接地情景识别（GSR）涉及通过识别关键动词（例如，素描），检测相关语义角色（例如，AGENT是人）以及使用边界框定位名词实体来解释图像中的复杂事件。由于动词和名词实体之间固有的语义相关性，现有的方法主要集中在利用这些相关性来使用名词实体来改进动词预测，反之亦然。然而，这些方法往往忽略了训练数据集中固有的长尾分布，导致在识别不太频繁的名词实体和动词时产生偏见和准确性差。为了解决这一问题，我们引入了一种新的知识集成（KOI）策略，该策略通过独特地合并两种类型的知识：一般知识和gsr特定的下游知识来减轻偏见。具体而言，该集成采用视觉语言模型（VLMs），例如CLIP，用于提取扩展的、上下文相关的一般知识，这可能有利于尾部类别识别，并利用预训练的GSR模型来获取详细的、专注于领域的下游知识，这通常有利于头部类别识别。为了弥合一般和特定的差距，我们设计了一种权衡加权策略，以有效地合并这些不同的见解，确保稳健的预测不会极度偏向于头或尾类别。KOI的模型不可知性有助于其集成到各种GSR框架中，证明了其普遍性。在SWiG数据集上的大量实验结果表明，KOI显著优于现有方法，在多个指标上建立了新的最先进的性能。

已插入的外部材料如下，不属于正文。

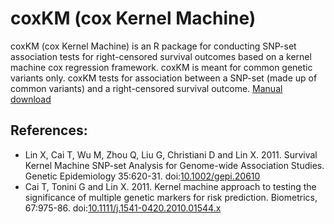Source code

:# coxKM (cox Kernel Machine)

coxKM (cox Kernel Machine) is an R package for conducting SNP-set association tests for right-censored survival outcomes based on a kernel machine cox regression framework. coxKM is meant for common genetic variants only. coxKM tests for association between a SNP-set (made up of common variants) and a right-censored survival outcome. [Manual download](https://content.sph.harvard.edu/xlin/dat/coxKM-manual.pdf)

## References:

+ Lin X, Cai T, Wu M, Zhou Q, Liu G, Christiani D and Lin X. 2011. Survival Kernel Machine SNP-set Analysis for Genome-wide Association Studies. Genetic Epidemiology 35:620-31. doi:[10.1002/gepi.20610](https://doi.org/10.1002/gepi.20610)
+ Cai T, Tonini G and Lin X. 2011. Kernel machine approach to testing the significance of multiple genetic markers for risk prediction. Biometrics, 67:975-86. doi:[10.1111/j.1541-0420.2010.01544.x](https://doi.org/10.1111/j.1541-0420.2010.01544.x)

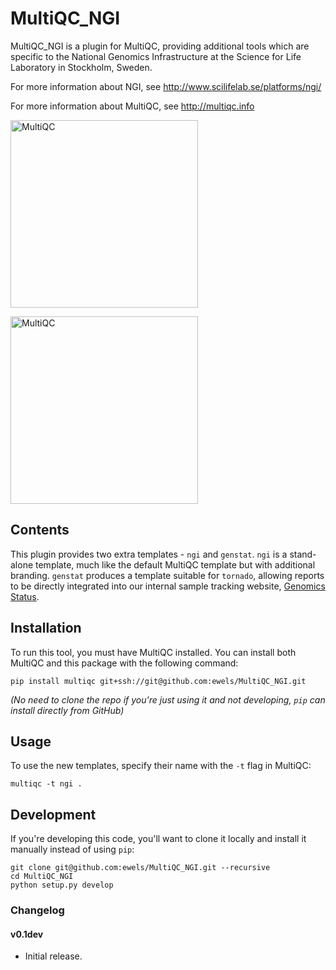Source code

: # MultiQC_NGI

MultiQC_NGI is a plugin for MultiQC, providing additional tools which are
specific to the National Genomics Infrastructure at the Science for Life
Laboratory in Stockholm, Sweden.

For more information about NGI, see http://www.scilifelab.se/platforms/ngi/

For more information about MultiQC, see http://multiqc.info

[<img src="https://raw.githubusercontent.com/ewels/MultiQC/master/multiqc/templates/default/assets/img/MultiQC_logo.png" width="300" title="MultiQC">](https://github.com/ewels/MultiQC)

[<img src="https://portal.scilifelab.se/genomics/sites/default/files/NGI-logo-white-background.png" width="300" title="MultiQC">](http://www.scilifelab.se/platforms/ngi/)

## Contents
This plugin provides two extra templates - `ngi` and `genstat`. `ngi` is a
stand-alone template, much like the default MultiQC template but with additional
branding. `genstat` produces a template suitable for `tornado`, allowing reports
to be directly integrated into our internal sample tracking website,
[Genomics Status](https://github.com/SciLifeLab/genomics-status).

## Installation
To run this tool, you must have MultiQC installed. You can install both
MultiQC and this package with the following command:

```
pip install multiqc git+ssh://git@github.com:ewels/MultiQC_NGI.git
```

_(No need to clone the repo if you're just using it and not developing,
`pip` can install directly from GitHub)_

## Usage
To use the new templates, specify their name with the `-t` flag in MultiQC:

```
multiqc -t ngi .
```

## Development
If you're developing this code, you'll want to clone it locally and install
it manually instead of using `pip`:

```
git clone git@github.com:ewels/MultiQC_NGI.git --recursive
cd MultiQC_NGI
python setup.py develop
```

### Changelog
#### v0.1dev
* Initial release.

本文章由计算机程序翻译，如有差异，请以英文原文为准。

查看原文本刊更多论文

Knowledge Integration for Grounded Situation Recognition

Grounded Situation Recognition (GSR) involves interpreting complex events in images by identifying key verbs (e.g., sketching), detecting related semantic roles (e.g., AGENT is man), and localizing noun entities with bounding boxes. Due to the inherent semantic correlations between verbs and noun entities, existing methods predominantly focus on leveraging these correlations to refine verb predictions using noun entities, or vice versa. However, these approaches often disregard the long-tailed distributions inherent in training dataset, resulting in biased predictions and poor accuracy when recognizing less frequent noun entities and verbs. To tackle this issue, we introduce a novel KnOwledge Integration (KOI) strategy that alleviates the bias by distinctively merging two types of knowledge: general knowledge and downstream knowledge of GSR-specific. Specifically, the integration employs vision-language models (VLMs), e.g., CLIP, for extracting expansive, contextual general knowledge, potentially beneficial for tail category recognition, and harnesses pre-trained GSR models for detailed, domain-focused downstream knowledge, typically advantageous for head category recognition. To bridge general and specific gaps, we devise a trade-off weighting strategy to effectively merge these diverse insights, ensuring a robust prediction that is not extremely biased towards either head or tail categories. KOI’s model-agnostic nature facilitates its integration into various GSR frameworks, proving its universality. Extensive experimental results on the SWiG dataset demonstrate that KOI significantly outperforms existing methods, establishing new state-of-the-art performance across multiple metrics.

求助全文

通过发布文献求助，成功后即可免费获取论文全文。去求助

来源期刊

Pattern Recognition 工程技术-工程：电子与电气

CiteScore

14.40

自引率

16.20%

发文量

683

审稿时长

5.6 months

期刊介绍： The field of Pattern Recognition is both mature and rapidly evolving, playing a crucial role in various related fields such as computer vision, image processing, text analysis, and neural networks. It closely intersects with machine learning and is being applied in emerging areas like biometrics, bioinformatics, multimedia data analysis, and data science. The journal Pattern Recognition, established half a century ago during the early days of computer science, has since grown significantly in scope and influence.